> **WORK TO BE COMPLETED**
Only the pictures stay out; please return all the entries below exactly as written.

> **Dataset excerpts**

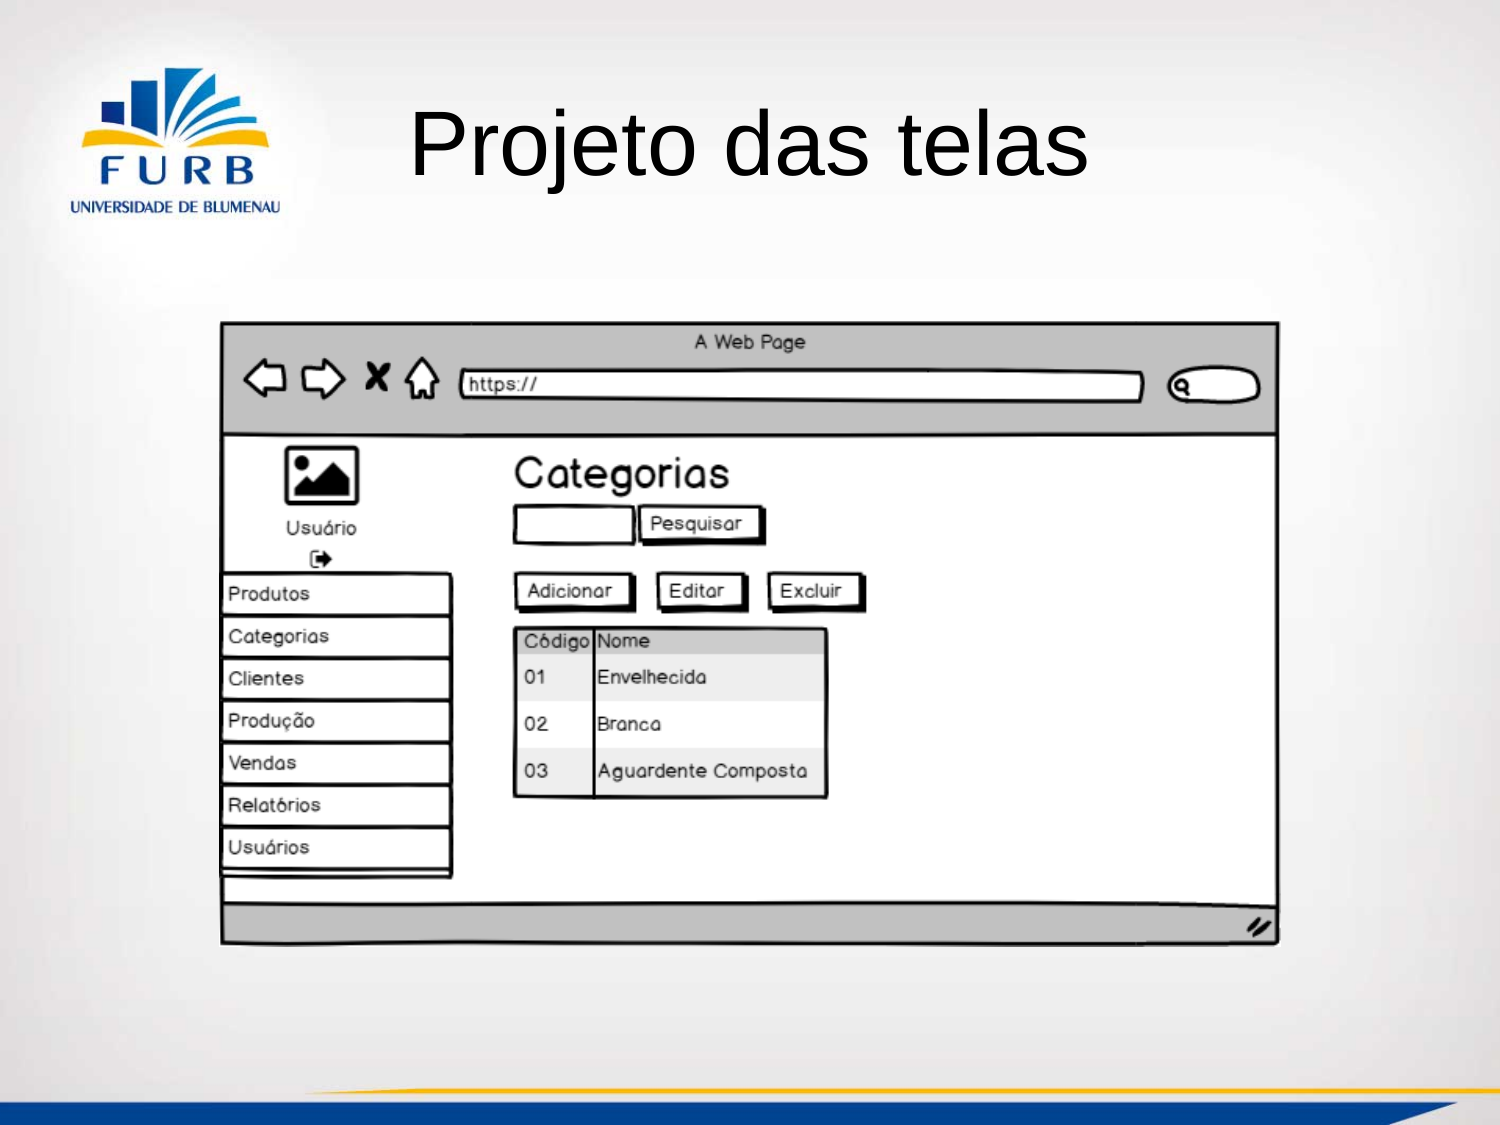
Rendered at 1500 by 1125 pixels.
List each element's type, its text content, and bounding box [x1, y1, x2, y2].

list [219, 321, 1281, 947]
title Projeto das telas [75, 45, 1425, 233]
picture [0, 0, 1500, 1125]
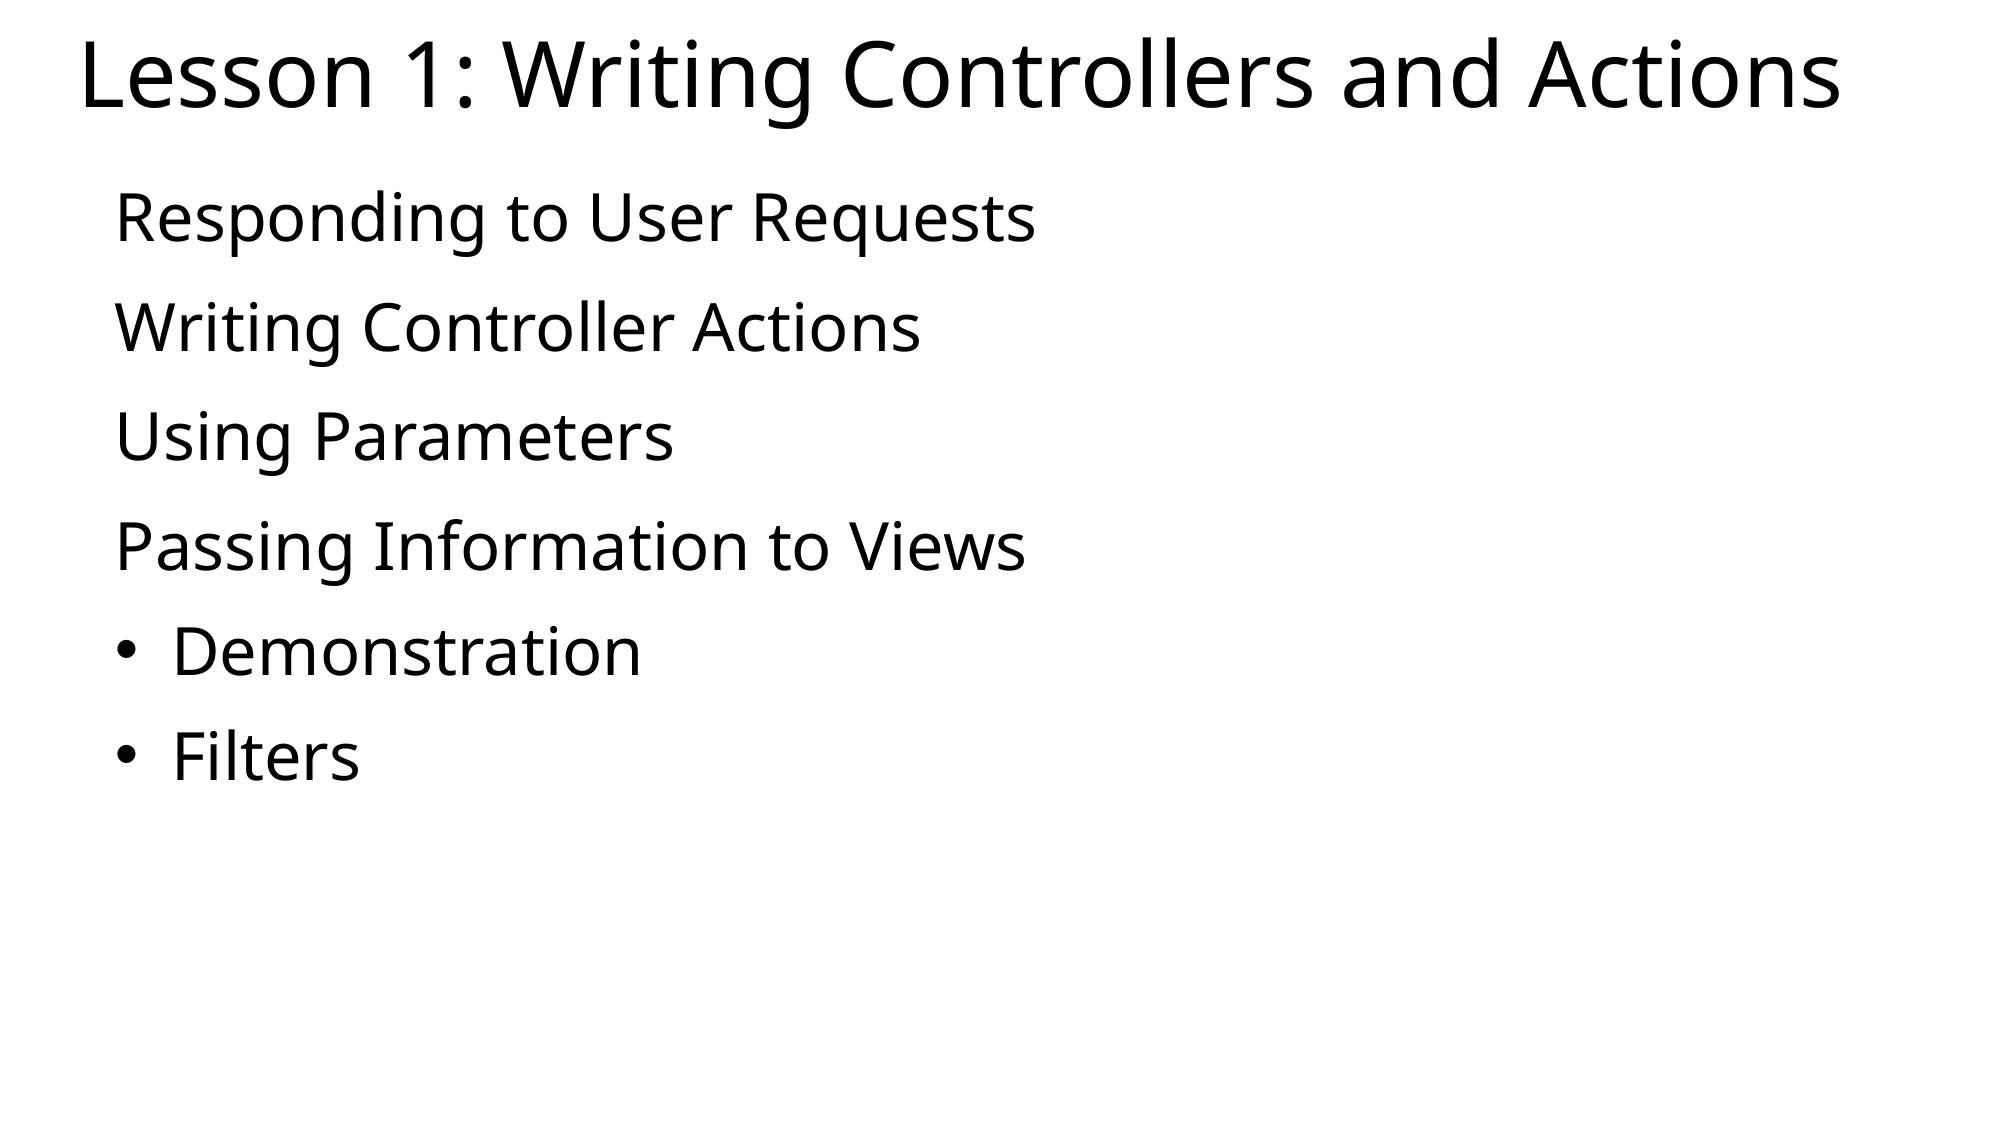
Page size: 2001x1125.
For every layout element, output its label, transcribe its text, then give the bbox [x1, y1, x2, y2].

title Lesson 1: Writing Controllers and Actions [62, 29, 1953, 205]
list Responding to User Requests Writing Controller Actions Using Parameters Passing Information to Views Demonstration Filters [100, 167, 1877, 1012]
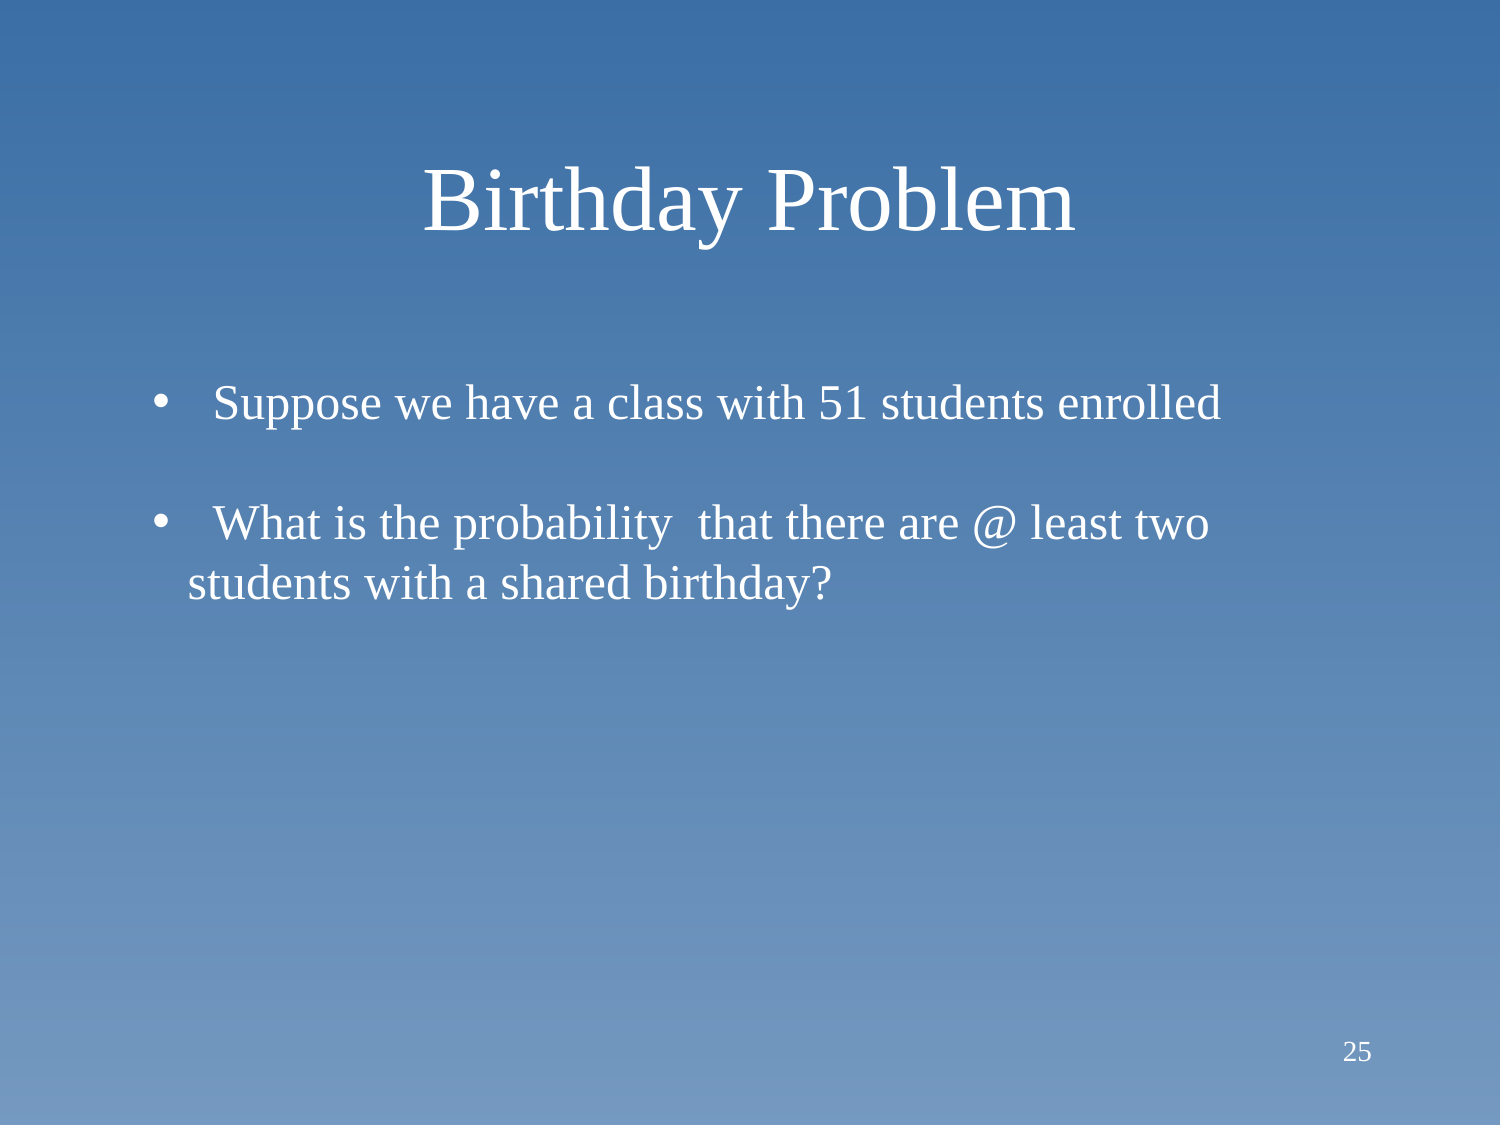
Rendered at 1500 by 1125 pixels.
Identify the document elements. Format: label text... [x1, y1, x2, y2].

> **ANSWER SPACE**
Rendered at 1500 by 1125 pixels.
List each element's type, its text content, and bounding box [x1, y1, x2, y2].

list [219, 321, 1281, 947]
title Projeto das telas [75, 45, 1425, 233]
picture [0, 0, 1500, 1125]
Page size: 2001x1125.
For every layout element, output its label, transcribe its text, then give the bbox [x1, y1, x2, y2].

title Lesson 1: Writing Controllers and Actions [62, 29, 1953, 205]
list Responding to User Requests Writing Controller Actions Using Parameters Passing Information to Views Demonstration Filters [100, 167, 1877, 1012]
Rendered at 1500 by 1125 pixels.
Identify the document elements. Format: label text... [x1, y1, x2, y2].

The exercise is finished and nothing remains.